Scène 4
SCENE IV
Christine, puis Monaldeschi.
Christine sonne ; un page entre.
Christine, au page.
Monaldeschi entre.
Appelez le marquis. – Marquis, je vous attends.
Monaldeschi.
Majesté, me voici, prêt à suivre ou transmettre
Vos ordres.
Christine.
Ce n'est point cela : venez vous mettre
Ici.
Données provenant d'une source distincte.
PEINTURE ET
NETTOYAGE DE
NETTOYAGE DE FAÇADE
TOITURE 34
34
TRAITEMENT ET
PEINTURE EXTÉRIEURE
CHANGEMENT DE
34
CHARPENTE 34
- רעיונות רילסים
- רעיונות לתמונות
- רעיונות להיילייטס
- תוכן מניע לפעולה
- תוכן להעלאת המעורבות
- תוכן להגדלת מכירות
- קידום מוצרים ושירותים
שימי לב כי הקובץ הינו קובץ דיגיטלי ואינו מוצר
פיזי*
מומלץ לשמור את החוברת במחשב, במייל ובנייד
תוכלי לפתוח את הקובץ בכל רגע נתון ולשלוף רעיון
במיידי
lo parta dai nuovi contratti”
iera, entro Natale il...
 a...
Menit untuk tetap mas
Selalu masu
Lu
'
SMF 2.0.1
Pour vous parler, j'ai de fortes raisons !
Asseyez-vous, marquis, sur ce siège, et causons.
Monaldeschi, regardant autour de lui.
Madame...
Christine.
Nul ne peut nous voir ni nous surprendre.
Quittez donc l'étiquette.
Monaldeschi.
Oh ! si j'ose comprendre,
Vous daignez m'accorder un de ces doux moments
Qui me feraient sourire au milieu des tourments
Les plus affreux.
Christine.
Marquis, toujours je vous écoute
Avec joie, et pourtant le ciel sait que je doute...
Monaldeschi.
Vous doutez ? O mon Dieu ! dis-moi, pour rassurer
Le coeur aimé qui craint, par quoi faut-il jurer ?
Quel est le saint puissant, la puissante madone,
Qui, lorsqu'on jure en vain, jamais ne le pardonne ?
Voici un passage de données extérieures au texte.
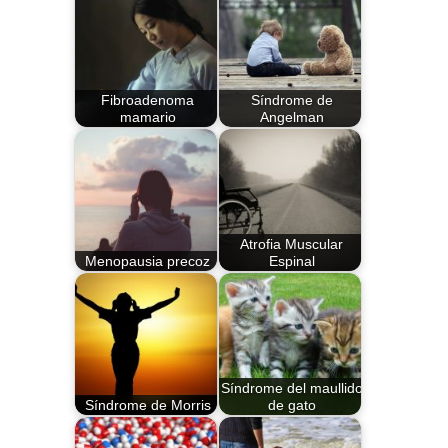
Fibroadenoma
Síndrome de
mamario
Angelman
Atrofia Muscular
Menopausia precoz
Espinal
Síndrome del maullido
Síndrome de Morris
de gato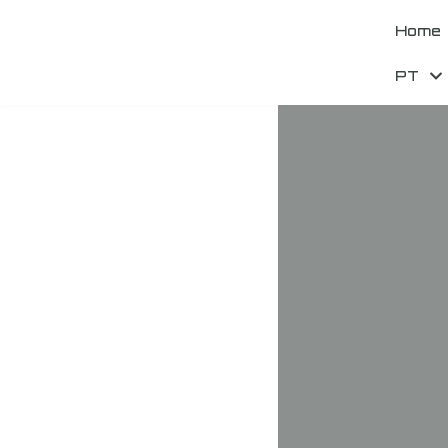
Home
Skip
to
PT
content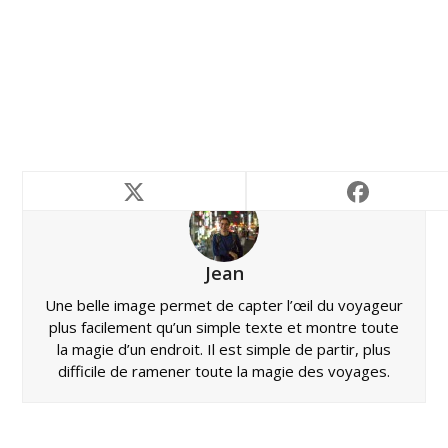
Jean
Une belle image permet de capter l’œil du voyageur
plus facilement qu’un simple texte et montre toute
la magie d’un endroit. Il est simple de partir, plus
difficile de ramener toute la magie des voyages.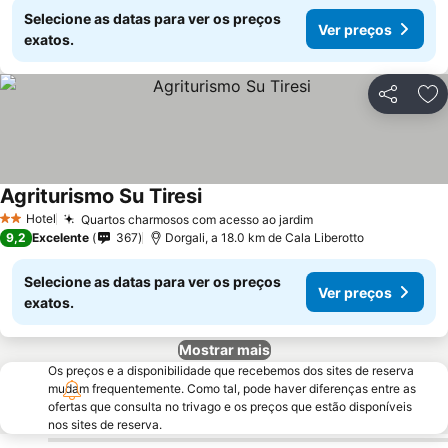
Selecione as datas para ver os preços
Ver preços
exatos.
Partilhar
Ad
Agriturismo Su Tiresi
Hotel
Quartos charmosos com acesso ao jardim
2 Estrelas
9,2
Excelente
367
Dorgali, a 18.0 km de Cala Liberotto
Selecione as datas para ver os preços
Ver preços
exatos.
Mostrar mais
Os preços e a disponibilidade que recebemos dos sites de reserva
mudam frequentemente. Como tal, pode haver diferenças entre as
ofertas que consulta no trivago e os preços que estão disponíveis
nos sites de reserva.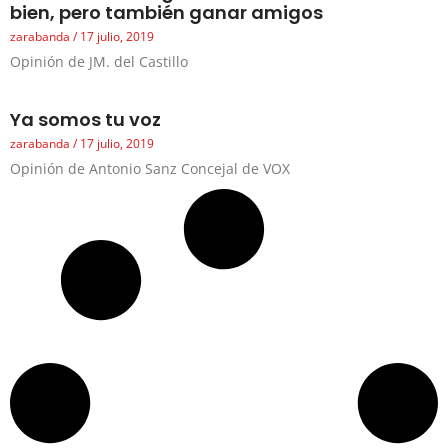
bien, pero también ganar amigos
zarabanda
17 julio, 2019
Opinión de JM. del Castillo
Ya somos tu voz
zarabanda
17 julio, 2019
Opinión de Antonio Sanz Concejal de VOX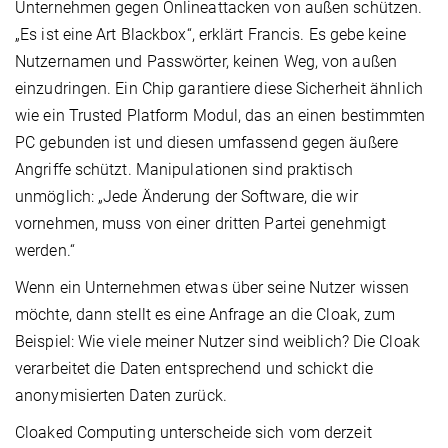
Unternehmen gegen Onlineattacken von außen schützen.
„Es ist eine Art Blackbox“, erklärt Francis. Es gebe keine
Nutzernamen und Passwörter, keinen Weg, von außen
einzudringen. Ein Chip garantiere diese Sicherheit ähnlich
wie ein Trusted Platform Modul, das an einen bestimmten
PC gebunden ist und diesen umfassend gegen äußere
Angriffe schützt. Manipulationen sind praktisch
unmöglich: „Jede Änderung der Software, die wir
vornehmen, muss von einer dritten Partei genehmigt
werden.“
Wenn ein Unternehmen etwas über seine Nutzer wissen
möchte, dann stellt es eine Anfrage an die Cloak, zum
Beispiel: Wie viele meiner Nutzer sind weiblich? Die Cloak
verarbeitet die Daten entsprechend und schickt die
anonymisierten Daten zurück.
Cloaked Computing unterscheide sich vom derzeit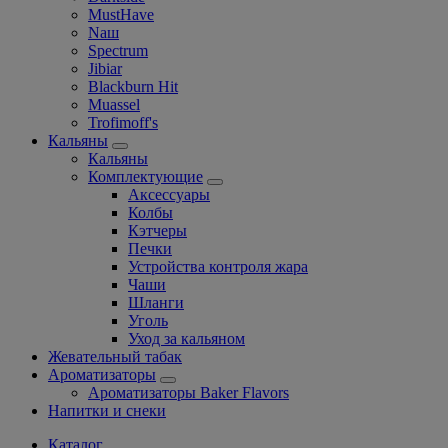
MustHave
Nаш
Spectrum
Jibiar
Blackburn Hit
Muassel
Trofimoff's
Кальяны
Кальяны
Комплектующие
Аксессуары
Колбы
Кэтчеры
Печки
Устройства контроля жара
Чаши
Шланги
Уголь
Уход за кальяном
Жевательный табак
Ароматизаторы
Ароматизаторы Baker Flavors
Напитки и снеки
Каталог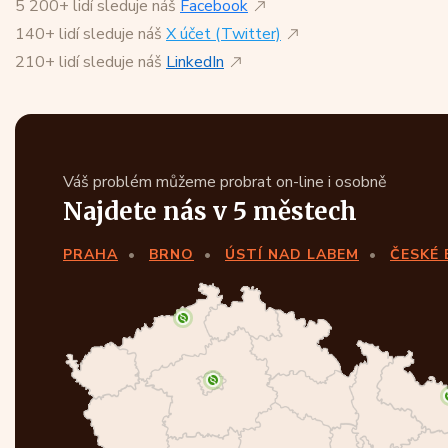
5 200+ lidí sleduje náš
Facebook
140+ lidí sleduje náš
X účet (Twitter)
210+ lidí sleduje náš
LinkedIn
Váš problém můžeme probrat on-line i osobně
Najdete nás v 5 městech
PRAHA
BRNO
ÚSTÍ NAD LABEM
ČESKÉ 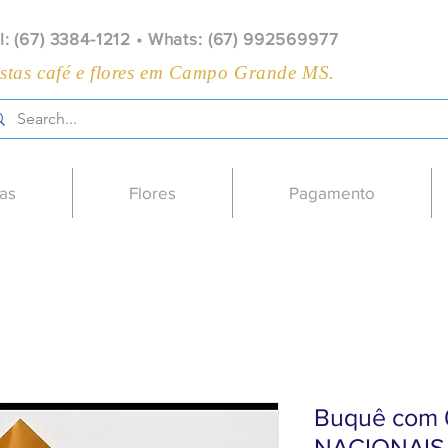
l: (67) 3384-1212 • Whats: (67) 992569977
stas café e flores em Campo Grande MS.
as
Flores
Pagamento
Buquê com 
NACIONAIS 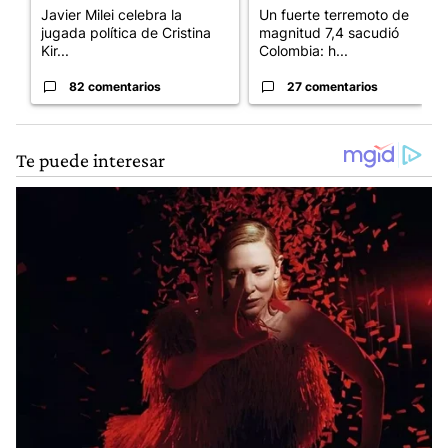
Javier Milei celebra la
Un fuerte terremoto de
jugada política de Cristina
magnitud 7,4 sacudió
Kir...
Colombia: h...
82 comentarios
27 comentarios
Dis-moi leurs noms, mon Dieu, car je veux aujourd'hui,
Pour rassurer son coeur, jurer par elle et lui !
Christine.
Point de serments, marquis ; l'éclat qui m'environne,
Le feu des diamants que jette ma couronne,
N'a-t-il pas, dis-le-moi, de ton esprit vainqueur,
Plus ébloui tes yeux, que moi séduit ton coeur ?
Monaldeschi.
O Christine ! pourquoi me faire cette injure ?
Moi, t'aimer pour ton rang ? Oh ! non, je te le jure,
Que, quel que fût le rang que le ciel t'eût donné,
J'aurais aimé ton front même découronné,
Partout... Oui, si j'avais vu dans l'Andalousie
Tes yeux noirs à travers la verte jalousie,
J'aurais aimé tes yeux ! Le théorbe à la main,
Assise au fût brisé d'un vieux tombeau romain,
Chantant un chant d'amour, si je t'avais trouvée,
J'aurais aimé ton chant, car je t'avais rêvée !
Et, de mon vague amour éprouvant le pouvoir,
Je croyais te connaître avant que de te voir.
Oh ! oui, j'avais osé, dans mes songes de l'âme,
Créer un ange à moi sous des formes de femme ;
Il avait ce regard et ce sourire-là,
Et, lorsque je te vis, je me dis : « Le voilà ! »
Christine.
Que les yeux du Seigneur regardent dans ton âme
Si tu dis vrai, marquis ; car jamais une femme,
Dans son amour puissant, ne fera pour un roi
Ce que, reine, aujourd'hui, je vais faire pour toi !
Qu'on ouvre.
On ouvre ; tous les courtisans entrent.
Je reviens avec sceptre et couronne.
Attendez-moi, marquis.
Monaldeschi.
Où, reine ?
Christine.
Au pied du trône.
Le marquis lui baise la main et va, lorsqu'elle est sortie, se placer le pied sur la première marche du trône.